激しい風と雨で枝を大きく揺らす木=7日午前5時ごろ、佐賀市の佐賀新聞社前(建物の中から撮影)

 大型で非常に強い台風10号は7日午前3時45分ごろ、長崎県五島市の北東約30キロにあり、佐賀県内などを暴風域に巻き込み、時速約35キロで北へ進んでいる。中心気圧は945ヘクトパスカル、中心付近の最大風速は45メートル、最大瞬間風速は60メートルとなっている。県内ではこれまでに7人がけがをして救急搬送された。

 佐賀地方気象台によると、佐賀市で午前3時31分、41・6メートルの最大瞬間風速を記録した。白石町では同2時32分、9月の観測史上最大となる風速30・8メートルを観測した。午前5時26分、佐賀、多久、武雄、唐津の4市に大雨警報が発令された。

 佐賀県によると7日午前2時時点で、県内301カ所の避難所に9590世帯2万707人が避難している。

 九州電力によると同日午前5時現在、多久、小城、鹿島など県内13市町の約1万5090戸で停電が発生している。

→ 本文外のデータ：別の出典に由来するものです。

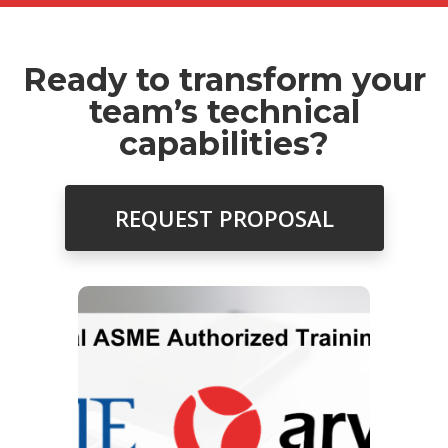
Ready to transform your
team’s technical
capabilities?
REQUEST PROPOSAL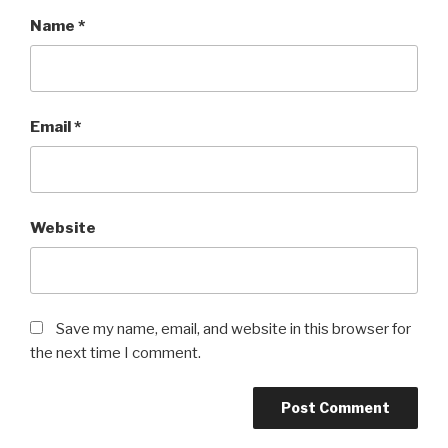
Name
*
Email
*
Website
Save my name, email, and website in this browser for
the next time I comment.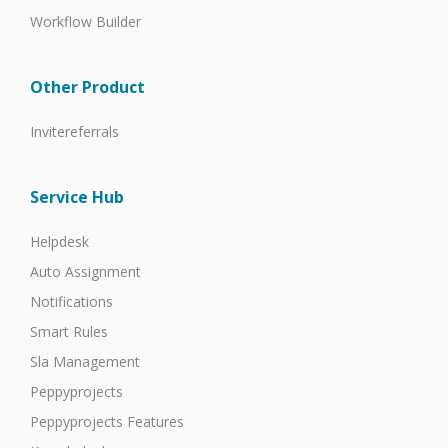
Workflow Builder
Other Product
Invitereferrals
Service Hub
Helpdesk
Auto Assignment
Notifications
Smart Rules
Sla Management
Peppyprojects
Peppyprojects Features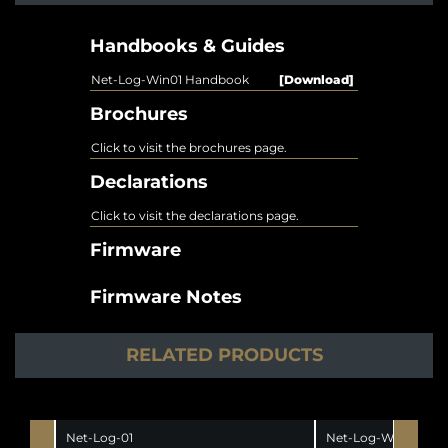
Handbooks & Guides
Net-Log-Win01 Handbook
[Download]
Brochures
Click to visit the brochures page.
Declarations
Click to visit the declarations page.
Firmware
Firmware Notes
RELATED PRODUCTS
Net-Log-01
Net-Log-Win05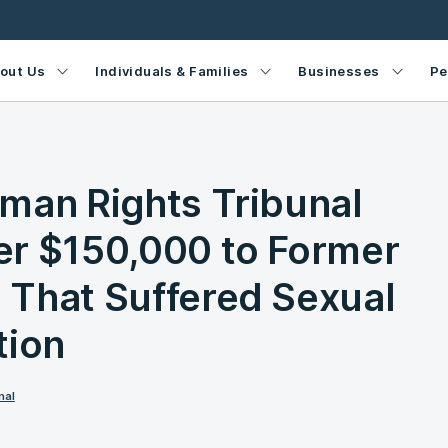
out Us
Individuals & Families
Businesses
Pe
man Rights Tribunal
er $150,000 to Former
That Suffered Sexual
tion
nal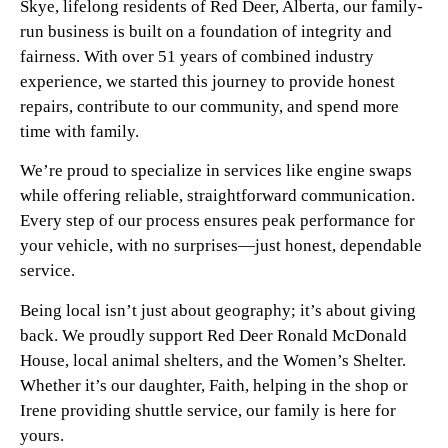
Skye, lifelong residents of Red Deer, Alberta, our family-
run business is built on a foundation of integrity and
fairness. With over 51 years of combined industry
experience, we started this journey to provide honest
repairs, contribute to our community, and spend more
time with family.
We’re proud to specialize in services like engine swaps
while offering reliable, straightforward communication.
Every step of our process ensures peak performance for
your vehicle, with no surprises—just honest, dependable
service.
Being local isn’t just about geography; it’s about giving
back. We proudly support Red Deer Ronald McDonald
House, local animal shelters, and the Women’s Shelter.
Whether it’s our daughter, Faith, helping in the shop or
Irene providing shuttle service, our family is here for
yours.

 JR九州は7日、九州新幹線、在来線ともに全ての列車を運休。松浦鉄道は全線で終日運転を見合わせる。西日本高速道路(NEXCO西日本)によると7日午前0時時点で、県内の高速道路は全線で通行止めとなっている。

 杵藤地区消防本部によると、嬉野市の90代女性と杵島郡白石町の70代男性が避難所で転倒した。また、台風に備えた屋根の補修などを行っていた鹿島市や武雄市、白石町の40~70代の男性5人も転落してけがした。